Upland News
- Type: Weekly newspaper
- Founder: Walter Curtis Westland
- Founded: 1901
- Ceased publication: 1974
- Language: English
- City: Upland, California
- OCLC number: 31761247

= Upland News =

Newspaper in Upland, California (1901–1974)

The Upland News was a weekly or semiweekly newspaper circulated in Upland, California, between 1901 and 1974.

==History==

Ella L. Westland, upon her marriage to J.N. Beaubier in 1916

In June 1901, Walter Curtis Westland acquired the Valley Mirror and the Sentinel, and then merged the two together to form the North Ontario News. The printing plant consisted of a Washington hand press and other man-powered machinery in a house on A Street Upland, but within a year a new building was constructed for it.
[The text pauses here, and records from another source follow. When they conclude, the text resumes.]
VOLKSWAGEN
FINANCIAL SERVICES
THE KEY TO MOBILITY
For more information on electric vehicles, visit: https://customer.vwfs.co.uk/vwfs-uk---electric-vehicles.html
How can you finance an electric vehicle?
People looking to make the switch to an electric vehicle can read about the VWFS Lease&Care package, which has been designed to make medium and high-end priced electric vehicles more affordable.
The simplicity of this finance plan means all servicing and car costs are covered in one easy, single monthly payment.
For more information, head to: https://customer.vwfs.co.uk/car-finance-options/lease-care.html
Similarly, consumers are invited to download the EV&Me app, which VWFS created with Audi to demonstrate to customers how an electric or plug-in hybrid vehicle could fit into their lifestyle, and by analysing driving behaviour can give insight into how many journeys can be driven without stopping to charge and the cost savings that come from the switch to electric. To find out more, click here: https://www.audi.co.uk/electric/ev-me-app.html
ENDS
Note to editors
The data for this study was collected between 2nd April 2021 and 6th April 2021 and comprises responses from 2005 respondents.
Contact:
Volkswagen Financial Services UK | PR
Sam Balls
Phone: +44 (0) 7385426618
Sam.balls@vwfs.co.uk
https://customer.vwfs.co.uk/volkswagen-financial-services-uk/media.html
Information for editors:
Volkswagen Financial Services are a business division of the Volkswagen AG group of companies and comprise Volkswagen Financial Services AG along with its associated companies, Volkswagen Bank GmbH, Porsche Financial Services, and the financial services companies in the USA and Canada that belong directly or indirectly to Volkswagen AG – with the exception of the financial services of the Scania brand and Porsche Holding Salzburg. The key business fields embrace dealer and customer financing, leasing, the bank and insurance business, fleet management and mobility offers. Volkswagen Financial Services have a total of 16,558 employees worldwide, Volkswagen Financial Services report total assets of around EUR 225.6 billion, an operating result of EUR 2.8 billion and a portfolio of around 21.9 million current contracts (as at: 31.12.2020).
Westland came to California from Michigan where he operated the Grand Lodge Independent. He died of consumption on December 1, 1902. His widow Ella L. Westland and their son W.E. Westland then conducted the paper, at some point renamed to The Upland News. In 1908, W.E. Westland purchased The Highland Messenger. Three years later he bought out his mother from the News in December 1910.

The newspaper office was considerably damaged by water after a fire swept through Upland's downtown district in December 1912. The News increased its publication frequency from weekly to semiweekly starting in December 1919. In January 1928, the News was sold to J.B. Hungerford and his son, John Hungerford, both of Carroll, Iowa. They moved to California to take over management. Under them, the paper reverted to a weekly.
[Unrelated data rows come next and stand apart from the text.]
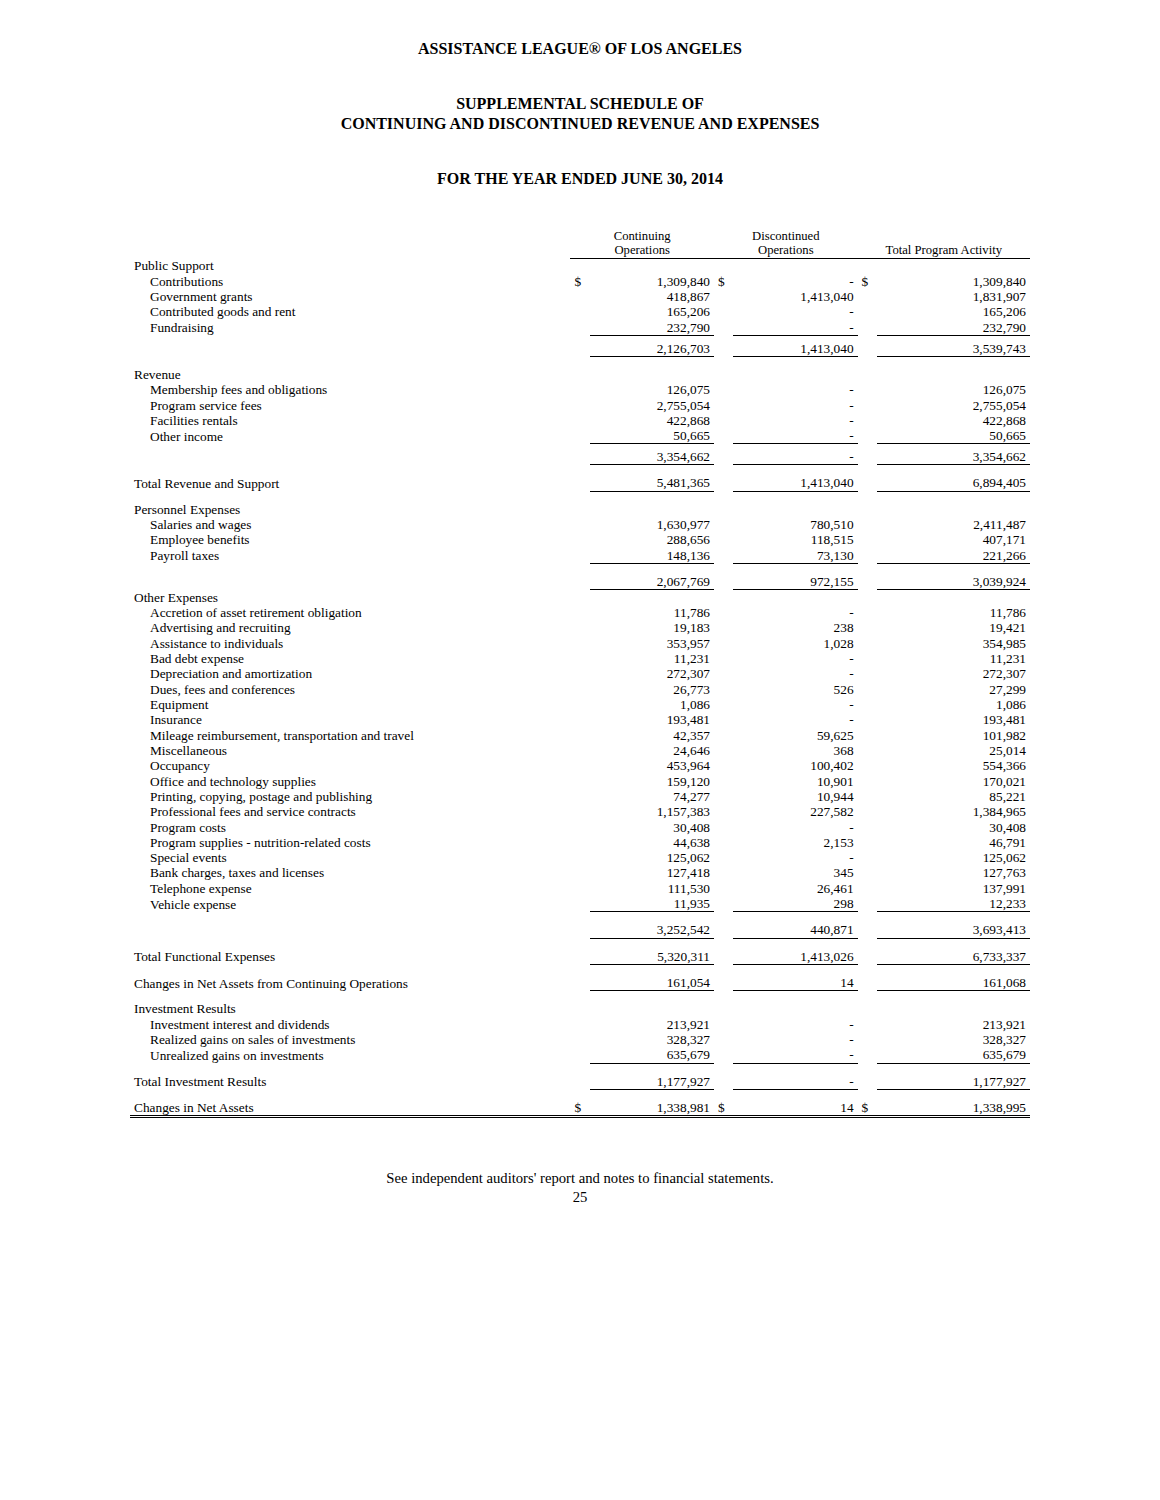ASSISTANCE LEAGUE® OF LOS ANGELES
SUPPLEMENTAL SCHEDULE OF
CONTINUING AND DISCONTINUED REVENUE AND EXPENSES
FOR THE YEAR ENDED JUNE 30, 2014
| | Continuing | Discontinued | |
| --- | --- | --- | --- |
| | Operations | Operations | Total Program Activity |
| Public Support | | | | | | |
| Contributions | $ | 1,309,840 | $ | - | $ | 1,309,840 |
| Government grants | | 418,867 | | 1,413,040 | | 1,831,907 |
| Contributed goods and rent | | 165,206 | | - | | 165,206 |
| Fundraising | | 232,790 | | - | | 232,790 |
| | | 2,126,703 | | 1,413,040 | | 3,539,743 |
| Revenue | | | | | | |
| Membership fees and obligations | | 126,075 | | - | | 126,075 |
| Program service fees | | 2,755,054 | | - | | 2,755,054 |
| Facilities rentals | | 422,868 | | - | | 422,868 |
| Other income | | 50,665 | | - | | 50,665 |
| | | 3,354,662 | | - | | 3,354,662 |
| Total Revenue and Support | | 5,481,365 | | 1,413,040 | | 6,894,405 |
| Personnel Expenses | | | | | | |
| Salaries and wages | | 1,630,977 | | 780,510 | | 2,411,487 |
| Employee benefits | | 288,656 | | 118,515 | | 407,171 |
| Payroll taxes | | 148,136 | | 73,130 | | 221,266 |
| | | 2,067,769 | | 972,155 | | 3,039,924 |
| Other Expenses | | | | | | |
| Accretion of asset retirement obligation | | 11,786 | | - | | 11,786 |
| Advertising and recruiting | | 19,183 | | 238 | | 19,421 |
| Assistance to individuals | | 353,957 | | 1,028 | | 354,985 |
| Bad debt expense | | 11,231 | | - | | 11,231 |
| Depreciation and amortization | | 272,307 | | - | | 272,307 |
| Dues, fees and conferences | | 26,773 | | 526 | | 27,299 |
| Equipment | | 1,086 | | - | | 1,086 |
| Insurance | | 193,481 | | - | | 193,481 |
| Mileage reimbursement, transportation and travel | | 42,357 | | 59,625 | | 101,982 |
| Miscellaneous | | 24,646 | | 368 | | 25,014 |
| Occupancy | | 453,964 | | 100,402 | | 554,366 |
| Office and technology supplies | | 159,120 | | 10,901 | | 170,021 |
| Printing, copying, postage and publishing | | 74,277 | | 10,944 | | 85,221 |
| Professional fees and service contracts | | 1,157,383 | | 227,582 | | 1,384,965 |
| Program costs | | 30,408 | | - | | 30,408 |
| Program supplies - nutrition-related costs | | 44,638 | | 2,153 | | 46,791 |
| Special events | | 125,062 | | - | | 125,062 |
| Bank charges, taxes and licenses | | 127,418 | | 345 | | 127,763 |
| Telephone expense | | 111,530 | | 26,461 | | 137,991 |
| Vehicle expense | | 11,935 | | 298 | | 12,233 |
| | | 3,252,542 | | 440,871 | | 3,693,413 |
| Total Functional Expenses | | 5,320,311 | | 1,413,026 | | 6,733,337 |
| Changes in Net Assets from Continuing Operations | | 161,054 | | 14 | | 161,068 |
| Investment Results | | | | | | |
| Investment interest and dividends | | 213,921 | | - | | 213,921 |
| Realized gains on sales of investments | | 328,327 | | - | | 328,327 |
| Unrealized gains on investments | | 635,679 | | - | | 635,679 |
| Total Investment Results | | 1,177,927 | | - | | 1,177,927 |
| Changes in Net Assets | $ | 1,338,981 | $ | 14 | $ | 1,338,995 |
See independent auditors' report and notes to financial statements.
25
Richard T. Baldwin, of Albion, Michigan, previously connected with the Albion Evening Recorder, bought the paper in June 1928. Baldwin sold the paper to Vernon Paine and Harry M. Guy in June 1929. Paine was the paper's advertising manager and Guy previously operated the paper for three months. That September, the News was expanded again to a semi-weekly.
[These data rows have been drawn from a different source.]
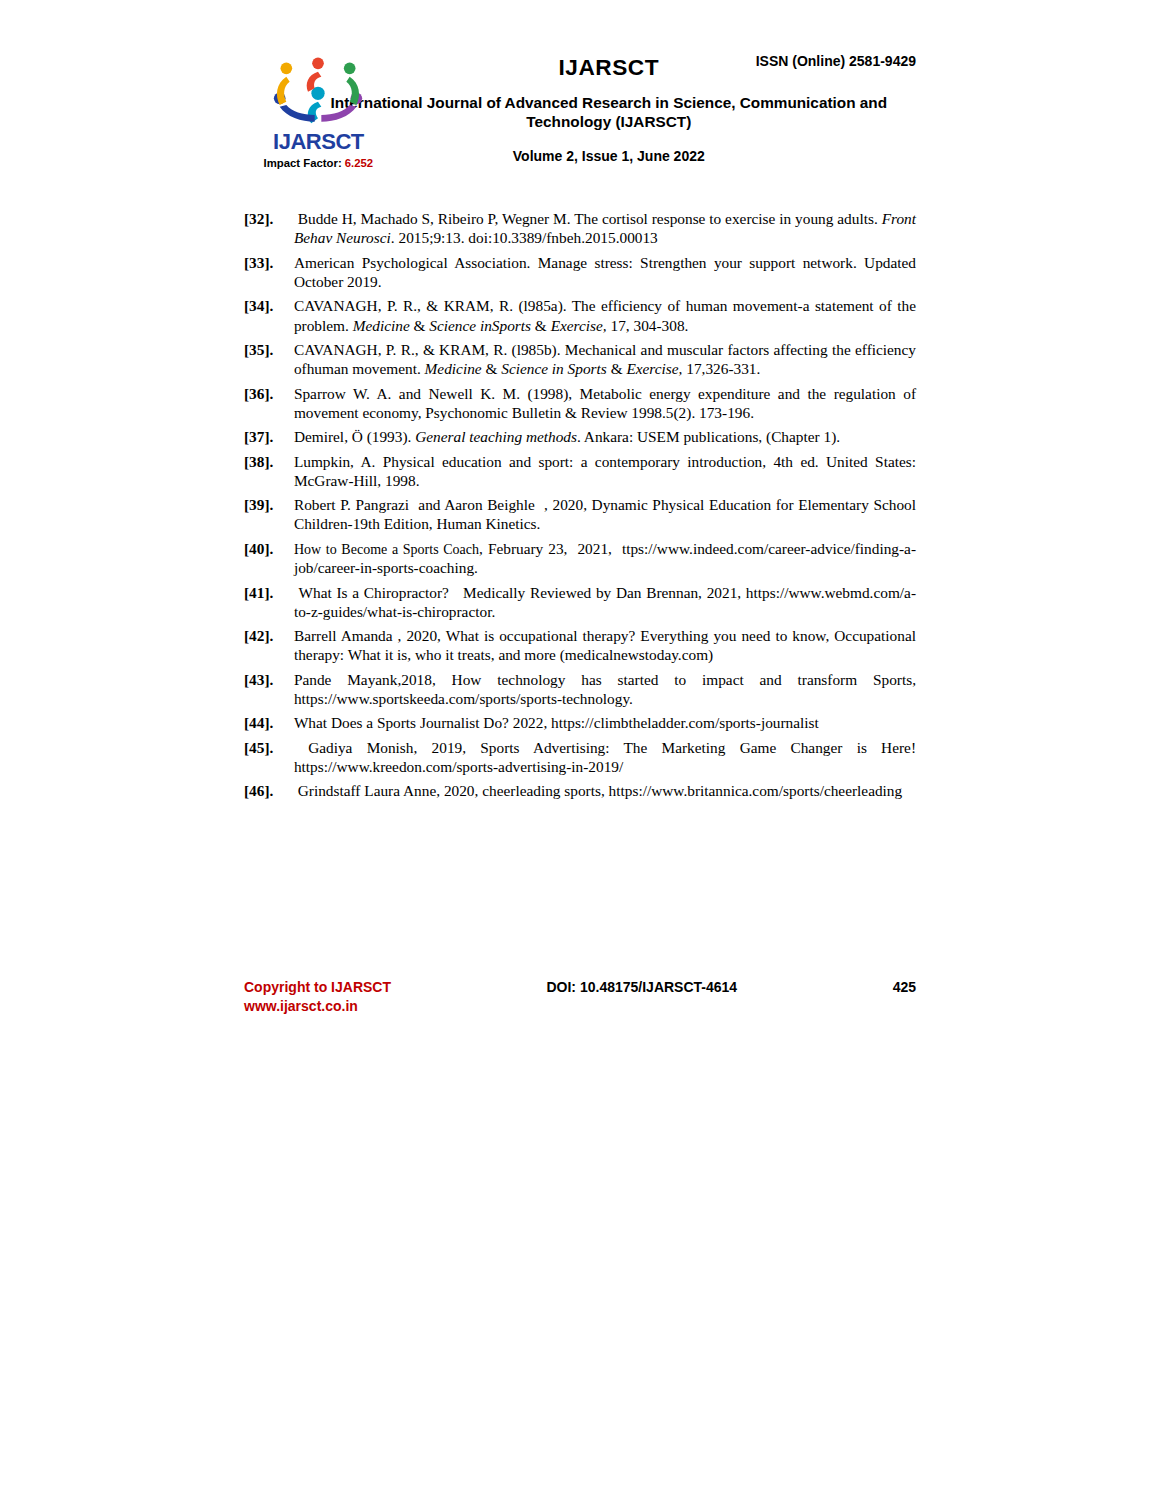ISSN (Online) 2581-9429
IJARSCT
Impact Factor: 6.252
IJARSCT
International Journal of Advanced Research in Science, Communication and Technology (IJARSCT)
Volume 2, Issue 1, June 2022
[32]. Budde H, Machado S, Ribeiro P, Wegner M. The cortisol response to exercise in young adults. Front Behav Neurosci. 2015;9:13. doi:10.3389/fnbeh.2015.00013
[33]. American Psychological Association. Manage stress: Strengthen your support network. Updated October 2019.
[34]. CAVANAGH, P. R., & KRAM, R. (l985a). The efficiency of human movement-a statement of the problem. Medicine & Science inSports & Exercise, 17, 304-308.
[35]. CAVANAGH, P. R., & KRAM, R. (l985b). Mechanical and muscular factors affecting the efficiency ofhuman movement. Medicine & Science in Sports & Exercise, 17,326-331.
[36]. Sparrow W. A. and Newell K. M. (1998), Metabolic energy expenditure and the regulation of movement economy, Psychonomic Bulletin & Review 1998.5(2). 173-196.
[37]. Demirel, Ö (1993). General teaching methods. Ankara: USEM publications, (Chapter 1).
[38]. Lumpkin, A. Physical education and sport: a contemporary introduction, 4th ed. United States: McGraw-Hill, 1998.
[39]. Robert P. Pangrazi and Aaron Beighle , 2020, Dynamic Physical Education for Elementary School Children-19th Edition, Human Kinetics.
[40]. How to Become a Sports Coach, February 23, 2021, ttps://www.indeed.com/career-advice/finding-a-job/career-in-sports-coaching.
[41]. What Is a Chiropractor? Medically Reviewed by Dan Brennan, 2021, https://www.webmd.com/a-to-z-guides/what-is-chiropractor.
[42]. Barrell Amanda , 2020, What is occupational therapy? Everything you need to know, Occupational therapy: What it is, who it treats, and more (medicalnewstoday.com)
[43]. Pande Mayank,2018, How technology has started to impact and transform Sports, https://www.sportskeeda.com/sports/sports-technology.
[44]. What Does a Sports Journalist Do? 2022, https://climbtheladder.com/sports-journalist
[45]. Gadiya Monish, 2019, Sports Advertising: The Marketing Game Changer is Here! https://www.kreedon.com/sports-advertising-in-2019/
[46]. Grindstaff Laura Anne, 2020, cheerleading sports, https://www.britannica.com/sports/cheerleading
Copyright to IJARSCT www.ijarsct.co.in
DOI: 10.48175/IJARSCT-4614
425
Guy retired in September 1939 and sold his interest to Paine, who later increased the rate of publication from twice to three times a week. Paine acquired the Ontario Herald from A.Q. Miller in March 1947. He then merged his two papers to form a daily edition published five times a week called the Daily News-Herald. It was franchise of the Associated Press. A weekly continued to be published under the Ontario Herald masthead.

In October 1948, Paine sold the Upland News-Herald to A.E. and Helen C. Dickerson of Compton, and Geraldine C. Preston of Santa Monica. In February 1949, W. Patrick McDonald acquired the paper. Three former employees sued him for unpaid wages, but settled out of court. Around that time the federal government placed four tax liens on McDonald for unpaid taxes. In February 1950, McDonald suspended the News-Herald and relaunched it as a weekly under the old name.

Paine resumed ownership of the Upland News in July 1950. He operated it for another eight years until it was sold to Mel Hodell in October 1958. Two years later Hodell acquired the Montclair Tribune. Hodell established the Cucamonga News in December 1961. He sold his three papers in July 1967 to Bonita Publishing Company, a subsidiary of the Pomona Progress Bulletin. Later that year the company was sold to Donrey Media. In 1974, the Upland News ceased publication, followed by the Montclair Tribune in 1977. The Cucamonga News was subsumed by the Highlander, which discontinued publication in the 1990s. The News, Tribune and Highlander were folded into the Inland Valley Daily Bulletin.